Last night, we clear straight to Princes, then begin our progress fight. They died on the 16th attempt. There was not a single complaint about wiping. When the trash respawned at about 1130pm the GM (Ordia) and RL (Dakas) had to decide what to do, I had asked whether we should keep trying or not, and GM called to continue which I’m pretty sure everyone agreed with.

So prior to zoning in, there was a well-formed strategy the RL had put together in our forums (he’s awesome), with input from many people. We all knew it was a survival fight, not a dps race, which is a crucial mindset when assigning responsibilities.

Here are some examples:

Kinetic bombs: Our ranged-tank hunter (Muntstick) had respec’d for stamina and impressed everyone with nearly 36K buffed on the night, and had researched some targeting macros that were reliable. The second hunter (Misscha) used them to handle Kinetic Bombs and both hunters used pets to keep them off the ground. Misscha would find a bomb, target it, called on Vent for Munt to take his target, he’d hit a macro and sick his pet on it, then return to chasing Nucleii.

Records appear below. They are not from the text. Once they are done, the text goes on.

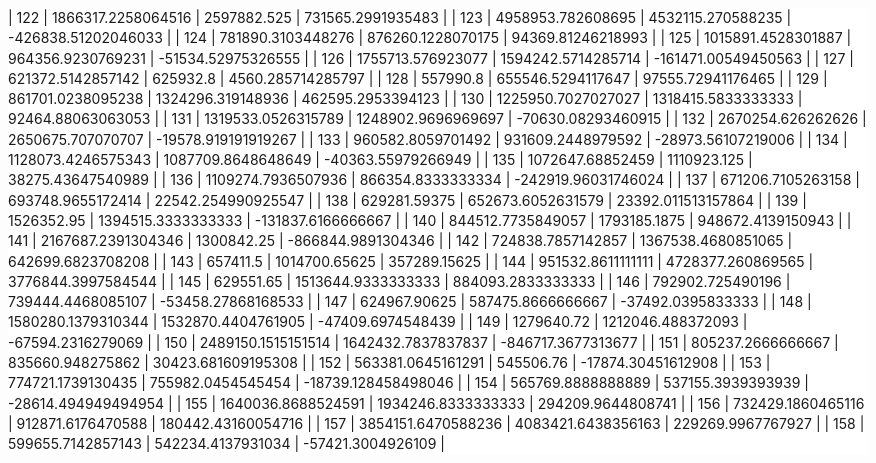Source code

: | 122 | 1866317.2258064516 | 2597882.525 | 731565.2991935483 |
| 123 | 4958953.782608695 | 4532115.270588235 | -426838.51202046033 |
| 124 | 781890.3103448276 | 876260.1228070175 | 94369.81246218993 |
| 125 | 1015891.4528301887 | 964356.9230769231 | -51534.52975326555 |
| 126 | 1755713.576923077 | 1594242.5714285714 | -161471.00549450563 |
| 127 | 621372.5142857142 | 625932.8 | 4560.285714285797 |
| 128 | 557990.8 | 655546.5294117647 | 97555.72941176465 |
| 129 | 861701.0238095238 | 1324296.319148936 | 462595.2953394123 |
| 130 | 1225950.7027027027 | 1318415.5833333333 | 92464.88063063053 |
| 131 | 1319533.0526315789 | 1248902.9696969697 | -70630.08293460915 |
| 132 | 2670254.626262626 | 2650675.707070707 | -19578.919191919267 |
| 133 | 960582.8059701492 | 931609.2448979592 | -28973.56107219006 |
| 134 | 1128073.4246575343 | 1087709.8648648649 | -40363.55979266949 |
| 135 | 1072647.68852459 | 1110923.125 | 38275.43647540989 |
| 136 | 1109274.7936507936 | 866354.8333333334 | -242919.96031746024 |
| 137 | 671206.7105263158 | 693748.9655172414 | 22542.254990925547 |
| 138 | 629281.59375 | 652673.6052631579 | 23392.011513157864 |
| 139 | 1526352.95 | 1394515.3333333333 | -131837.6166666667 |
| 140 | 844512.7735849057 | 1793185.1875 | 948672.4139150943 |
| 141 | 2167687.2391304346 | 1300842.25 | -866844.9891304346 |
| 142 | 724838.7857142857 | 1367538.4680851065 | 642699.6823708208 |
| 143 | 657411.5 | 1014700.65625 | 357289.15625 |
| 144 | 951532.8611111111 | 4728377.260869565 | 3776844.3997584544 |
| 145 | 629551.65 | 1513644.9333333333 | 884093.2833333333 |
| 146 | 792902.725490196 | 739444.4468085107 | -53458.27868168533 |
| 147 | 624967.90625 | 587475.8666666667 | -37492.0395833333 |
| 148 | 1580280.1379310344 | 1532870.4404761905 | -47409.6974548439 |
| 149 | 1279640.72 | 1212046.488372093 | -67594.2316279069 |
| 150 | 2489150.1515151514 | 1642432.7837837837 | -846717.3677313677 |
| 151 | 805237.2666666667 | 835660.948275862 | 30423.681609195308 |
| 152 | 563381.0645161291 | 545506.76 | -17874.30451612908 |
| 153 | 774721.1739130435 | 755982.0454545454 | -18739.128458498046 |
| 154 | 565769.8888888889 | 537155.3939393939 | -28614.494949494954 |
| 155 | 1640036.8688524591 | 1934246.8333333333 | 294209.9644808741 |
| 156 | 732429.1860465116 | 912871.6176470588 | 180442.43160054716 |
| 157 | 3854151.6470588236 | 4083421.6438356163 | 229269.9967767927 |
| 158 | 599655.7142857143 | 542234.4137931034 | -57421.3004926109 |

We found that most wipes on the night were to bombs, so Misscha knew his top priority were bombs, even if he did zero dps on the bosses. The dps requirements are low, with a long enrage timer.

Tanking: I was on Prince Fireball whilst Garant warrior-tanked Prince Vortex. We’d gone with two tanks so the positioning control was easier and risk of tank death much lower since a single Prince doesn’t kill you very fast.

Positioning: Dakas specified a semi-circle, with healers to the west so all three of them could keep Muntstick alive. Garant had his Prince at the bottom of the stairs, in the middle, I was to his west. We all had assigned specific positions, which he’d call for us to return to when Prince Vortex was empowered. This made empowered shock vortex easier to handle when we needed spread out to /range 12. We went to consistent positions to be away from one another. This was very important.

Ventrilo: I was supposed to call when my Prince was doing his big fireball, so people could run underneath whilst it chased the target (I stuffed up that a few times but Dakas did it instead). Dakas called out when the target switch was about to come (DBM warns you), so the healers could get Muntstick to 100% so the possible transition to empowered shadow lance would not kill him, plus when empowered vortex was up and ask for people to get to their positions. All of that was also important. He or I also mentioned if a white standalone vortex was spinning somewhere shitty like in the middle of the whole semicircle.

Those white vortexes caused some wipes too, when people inadvertently ran into them when escaping fireball or moving into specified positions.

Live log analysis: with some fortune, Kendrel was out of the raid that night (IRL responsibilities) but asked for live logging. I turned it on so he listened into Vent and checked out the logs as we went. He helped us realise a hunter pet had been killed by glittering sparks (we couldn’t work out how he’d died and thus the bomb hit the ground) and that Lich’s beacon had fallen off Muntstick which in turn cascaded into a wipe due to lack of heals. This also allowed us to adjust the healer positioning at one stage, to all being on the west near Munt. It was surprisingly handy.